Make a verbatim copy of the entries below; pictures stay out.
*** Opening of Given records ***
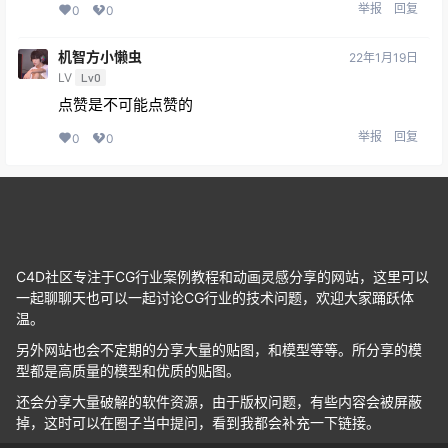
举报
回复
0
0
机智方小懒虫
22年1月19日
LV
Lv0
点赞是不可能点赞的
举报
回复
0
0
C4D社区专注于CG行业案例教程和动画灵感分享的网站，这里可以
一起聊聊天也可以一起讨论CG行业的技术问题，欢迎大家踊跃体
温。
另外网站也会不定期的分享大量的贴图，和模型等等。所分享的模
型都是高质量的模型和优质的贴图。
还会分享大量破解的软件资源，由于版权问题，有些内容会被屏蔽
掉，这时可以在圈子当中提问，看到我都会补充一下链接。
*** Close of Given records ***
■ Exercise output ■
举报
回复
0
0
机智方小懒虫
22年1月19日
LV
Lv0
点赞是不可能点赞的
举报
回复
0
0
C4D社区专注于CG行业案例教程和动画灵感分享的网站，这里可以
一起聊聊天也可以一起讨论CG行业的技术问题，欢迎大家踊跃体
温。
另外网站也会不定期的分享大量的贴图，和模型等等。所分享的模
型都是高质量的模型和优质的贴图。
还会分享大量破解的软件资源，由于版权问题，有些内容会被屏蔽
掉，这时可以在圈子当中提问，看到我都会补充一下链接。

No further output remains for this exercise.